I fell out of love with Alan Moore and Kevin O’Neill’s League of Extraordinary Gentlemen series. I thought the first volume was strong, the second volume less so, and I don’t think I even finished The Black Dossier. I’d changed or the series changed, I’m not entirely sure. It just wasn’t my thing. The series has moved to Top Shelf now, and the beginning of the fourth volume drops in April.
I gave the new League of Extraordinary Gentlemen volume a look. League of Extraordinary Gentlemen: Century: 1910 #1 (of 3) is a mouthful to say and a handful to read. It’s the first third of the new LoEG story, and, as the title suggests, takes place in 1910. The story itself will take place over the course of the 20th century, but this particular tale takes what seems like a very short period of time.
There are a few principal characters in the story. Jenny, daughter of Captain Nemo, has forsaken her father and his wishes for her life and gone to live in London. Rather than a life of luxury or spent lopping the heads off pirates, she ends up washing dishes and scrabbling for a living. Life sucks, in other words.
Mina is back and she’s leading this incarnation of the League. The team (which includes Allan Quatermain Jr. [a rejuvenated Quatermain], Anthony Raffles, and Orlando) is investigating a possible apocalypse, and doing a so-so job of it. There’s some light infighting within the group, and Mina seems constantly frustrated with her team, which provides some fairly interesting tension.
Finally, there is Mac the Knife, the real Jack the Ripper, a secret cabal, and a crew of unnamed and fairly sinister London citizens.
The various stories progress separately, before coming together shortly before the end of the book. It’s a tried and true storytelling device, and one that serves to make the entire book feel like it isn’t just a few completely disconnected stories. On a higher level, it ties into the three-issue structure of Century itself, and makes me assume that we’ll get a similar payoff once it’s all done.
O’Neill’s art, even in the b&w proof I was sent, is still stellar. The same attention to detail that he’s put into his past work, including previous LoEG volumes. Evil schemers look about as they should, Mina’s almost permanent exasperation with her team comes through very clearly, and the action scenes are gory and shocking.
Todd Klein’s lettering, as well, is definitely up to par. Lettering is tough for me to critique– if the letterer does his job, as Klein has done here, it adds a lot to the book, but in an intangible, “no duh” kind of way. It’s easier to talk about a bad lettering job than it is a good one, and Klein does a good job here.
Moore’s writing still strikes me as very well-crafted and good, if not a little distant. I don’t know that I left the book truly caring about any of the characters, though I was definitely invested in their adventures. There’s just something intangible there that still doesn’t quite work for me.

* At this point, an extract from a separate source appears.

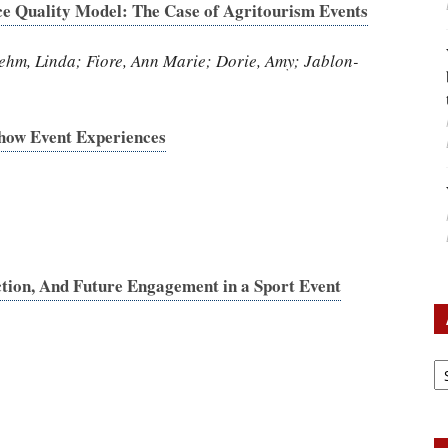
ce Quality Model: The Case of Agritourism Events
ehm, Linda; Fiore, Ann Marie; Dorie, Amy; Jablon-
how Event Experiences
ction, And Future Engagement in a Sport Event
A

One thing I enjoy about Moore and Grant Morrison is that they expect a lot out of their readers. Morrison expects you to keep up and take things in stride, and Moore expects you to know a lot. I came away feeling entertained, but a little dumb. I can get by with Morrison’s ultramodern take, but here is what I know about early 1900s British pop culture: nothing.
LoEG is stacked with references, many of them I’d never heard of. I caught the obvious ones, such as Nemo, Mina Murray, and Jack the Ripper, but Pirate Jenny and a few others caught me flat-footed. Regardless, I kept going, making the effort to put some extra thought into the book, and made a mental note to look up the names on Wikipedia once I finished.
Despite the light feeling of being a little lost, which actually added a lot to the experience of reading the book, I found LoEG: Century: 1910 a rewarding read. At its most shallow level, it’s a comic about some pretty awesome pirates and early 1900s secret agents. Of course, since it’s a book written by Alan Moore, there are a number of levels that you can enjoy the work on. It even works as a primer for British literature. If you liked reading about Orlando or Raffles, google them up and check out the old tales.
LoEG: Century: 1910 shows what happens as a group begins the long, slow spiral into oblivion (or so I assume), and clearly sets up some things for the future, as well. There are parts that made me pretty uncomfortable, particularly a certain act set to song toward the end of the book, and parts I enjoyed, such as exactly what happens when the League meets up with a secret society.
I don’t think that it’s perfect, but it does give me the feeling I remember getting back when I read the first LoEG book. It feels new, in equal parts due to the fact that I’m not very experienced with the characters introduced in this volume and because there is a very interesting story being slowly unfolded. I’m very curious to see where Moore and O’Neill take it next, both on a story and a “spot the reference” level.